FDL Europe 2019: Mission Support: Ground Station Pass Optimisation for Constellations Team
FDL Europe 2019: Mission Support: Ground Station Pass Optimisation for Constellations Team
Researcher Callum Wilson
Callum Wilson is a PhD student at the University of Strathclydeand is part of the ICELab research group within the Aerospace Centre of Excellence. His research topic is intelligent control for onboard spacecraft control with a focus on reinforcement learning techniques. He graduated with MEng Aero-Mechanical Engineering from the University of Strathclyde in 2018 and began his PhD in October that year. While the focus of his undergraduate studies was in mechanical engineering, through several research projects he gained experience in machine learning for control applications which led onto his current PhD research.

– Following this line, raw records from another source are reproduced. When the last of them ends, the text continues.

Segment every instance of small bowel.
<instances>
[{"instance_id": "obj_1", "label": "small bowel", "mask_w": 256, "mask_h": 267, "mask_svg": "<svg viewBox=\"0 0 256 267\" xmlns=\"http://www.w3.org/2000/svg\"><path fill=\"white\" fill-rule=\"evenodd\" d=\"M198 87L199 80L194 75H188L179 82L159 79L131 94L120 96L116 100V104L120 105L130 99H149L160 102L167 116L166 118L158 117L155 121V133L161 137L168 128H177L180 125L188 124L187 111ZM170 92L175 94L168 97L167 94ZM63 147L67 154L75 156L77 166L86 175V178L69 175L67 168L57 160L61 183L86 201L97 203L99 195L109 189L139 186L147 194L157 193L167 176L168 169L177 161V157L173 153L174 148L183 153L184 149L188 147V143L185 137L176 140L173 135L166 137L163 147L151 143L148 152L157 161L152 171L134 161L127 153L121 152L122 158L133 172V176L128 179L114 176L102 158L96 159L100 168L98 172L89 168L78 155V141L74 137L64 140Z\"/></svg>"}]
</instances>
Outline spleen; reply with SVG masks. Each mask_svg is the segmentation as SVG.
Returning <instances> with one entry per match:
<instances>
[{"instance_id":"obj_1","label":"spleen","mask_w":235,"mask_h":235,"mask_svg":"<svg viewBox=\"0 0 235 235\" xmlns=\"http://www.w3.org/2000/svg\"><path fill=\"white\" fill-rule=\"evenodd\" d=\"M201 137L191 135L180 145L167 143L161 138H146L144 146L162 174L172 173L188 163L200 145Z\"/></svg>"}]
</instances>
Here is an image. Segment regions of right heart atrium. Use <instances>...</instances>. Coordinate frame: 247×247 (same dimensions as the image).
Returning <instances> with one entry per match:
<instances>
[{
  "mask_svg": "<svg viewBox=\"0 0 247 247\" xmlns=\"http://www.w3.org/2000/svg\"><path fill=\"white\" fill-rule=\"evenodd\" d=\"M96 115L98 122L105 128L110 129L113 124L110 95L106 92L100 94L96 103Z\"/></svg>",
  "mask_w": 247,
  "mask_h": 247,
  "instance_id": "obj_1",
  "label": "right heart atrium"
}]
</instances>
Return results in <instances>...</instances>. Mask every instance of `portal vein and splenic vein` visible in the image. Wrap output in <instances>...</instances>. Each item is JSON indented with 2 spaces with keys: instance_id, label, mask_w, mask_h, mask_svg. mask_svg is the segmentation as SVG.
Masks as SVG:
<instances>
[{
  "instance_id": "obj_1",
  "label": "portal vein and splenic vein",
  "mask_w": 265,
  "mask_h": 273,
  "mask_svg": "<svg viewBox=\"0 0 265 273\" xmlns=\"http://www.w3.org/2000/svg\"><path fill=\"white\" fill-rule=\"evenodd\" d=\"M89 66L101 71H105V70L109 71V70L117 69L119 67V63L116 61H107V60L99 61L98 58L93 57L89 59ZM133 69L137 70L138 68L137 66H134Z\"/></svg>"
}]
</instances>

Learning forms an important part of intelligent control which combines theories from the fields of automatic controls, operations research, and artificial intelligence. With his research, Callum aims to exploit intelligent control methods for space applications to optimise spacecraft’s performance and safely explore unknown environments.
Researcher Ben Day
I’m a PhD candidate in machine learning at the Department of Computer Science & Technology at the University of Cambridge. I’m a physicist by training, doing my undergrad and masters in the physics department, moving into ML for my final year research project. My main research interests are in novel deep learning architectures, particularly for recursive reasoning and non-Euclidean (irregular graph) based problems. My latest work has come back to looking at physics problems with ML and I hope to continue on this trajectory, producing systems able to function as smart assistants in the natural sciences and maybe one day act as independent ‘AI Physicists’.
Researcher Luís F. Simões
Luís has, for approximately 10 years now, been pursuing his twin passions for Artificial Intelligence and Space. He is a former member of ESA’s Advanced Concepts Team, with whom he has collaborated on 4 editions of GTOC, the Global Trajectory Optimisation Competition. In that domain, he specialised on the multi-objective combinatorial optimisation of spacecraft trajectories having multiple targets. More generally, his main research fields are Evolutionary Computation and Neural Networks. His publications have been distinguished with two best paper awards, and a Gold Humie award. He speaks Portuguese, English and Python. Given the choice, he would rather communicate in this last one. Recently he created a Data Science consultancy company, which he aims to steer towards projects in the space sector.
Researcher Vinutha Magal Shreenath
Vinutha is a Data Scientist and PhD student at KTH Royal Institute of Technology in Sweden, working at the intersection of Systems Engineering, Design Science and Data Science. She has worked on decision making and design problems in transport, healthcare and insurance domains. Her research interests lie in human design capabilities and how they can be supported by Data Science, and in imitating human design cognition through AI. During her PhD she worked with Scania in designing future Electrical Road Systems, with Trafikverket in accelerating sustainable behavior and with health organizations for patient diagnostics. She has published in both domain and methodology oriented outlets. She worked as a Data Scientist for 4 years in industry after a Master’s degree in Computing Science from the University of Glasgow. While in the industry, she led data science teams working on expert search, tracking and analytics in social media.